A series of related studies suggested a link between positive mood and the promotion of cognitive flexibility. In a 1990 study by Murray, Sujan, Hirt and Sujan, this hypothesis was examined more closely and "found positive mood participants were able to see relations between concepts", as well as demonstrating advanced abilities "in distinguishing the differences between concepts".

== Divergent thinking modeling ==
Both convergent and divergent processing have been subject to modeling. The first process has been modeled by emulating responses to the Remote Associates Test (RAT) by Olteţeanu and Falomir (2015) and Klein and Badia (2015). The RAT was modeled by both research teams as a proof-of-concept to investigate how remote associative concepts relate to statistically based Natural Language Processing techniques and how these connections relate to the convergent and divergent cognitive processes involved in creativity. According to Klein and Badia, distant associates are tracked down and chosen using a strictly lexical-based modeling technique, where both the frequency of co-occurrence and the frequency of each term in the corpus are valued in the convergent and divergent parts of the process.

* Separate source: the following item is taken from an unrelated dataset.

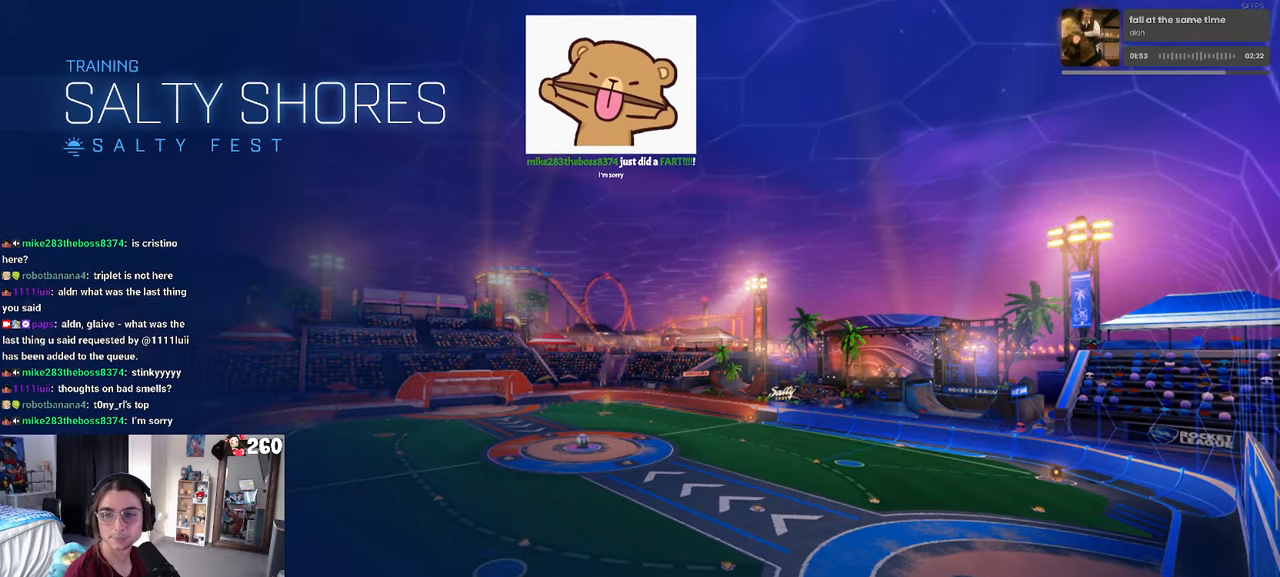
{"buttons": [], "left_stick": "center", "right_stick": "center", "events": []}
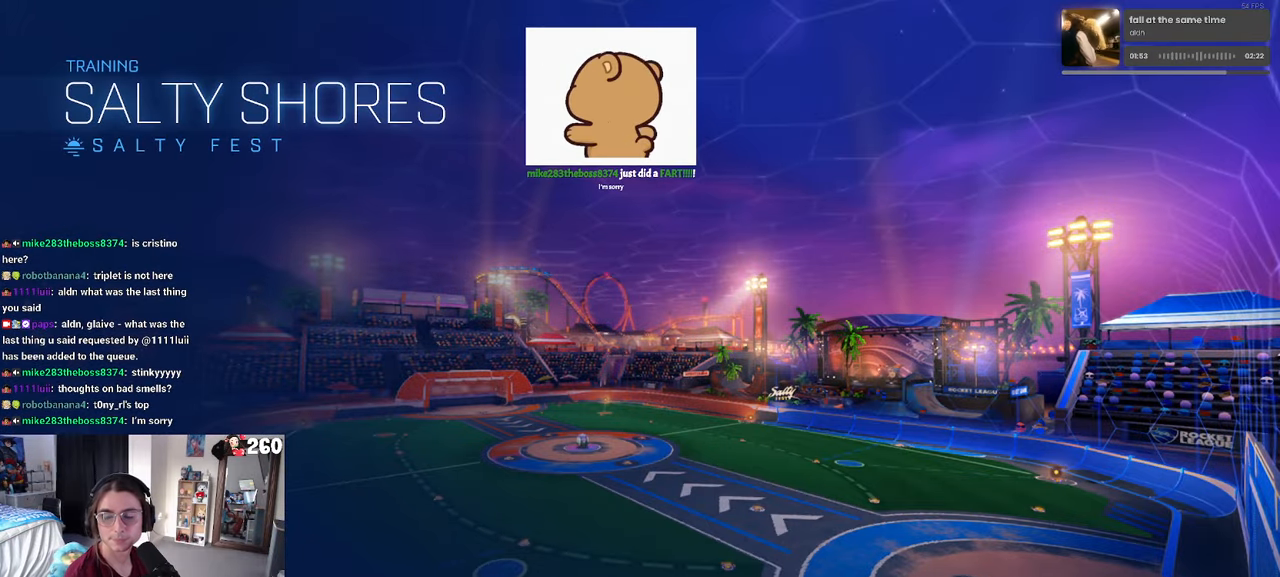
{"buttons": ["R2"], "left_stick": "center", "right_stick": "center", "events": [[16, "R2", "down"]]}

On a more divergent focus, Klein and Badia (2022), and Olteţeanu and Falomir (2016) proposed a divergent thinking emulation by modeling the Alternative Uses Task (AUT). The former researchers proposed a simple co-occurrence based method with and without grammatical labeling to solve this test. The later applied what they named Object Replacement and Object Composition with specific reference to AUT. Other ideas for DT generation, include Veale and Li (2016) template approach, and López-Ortega (2013) who proposed an application of divergent exploration in a multi agent system.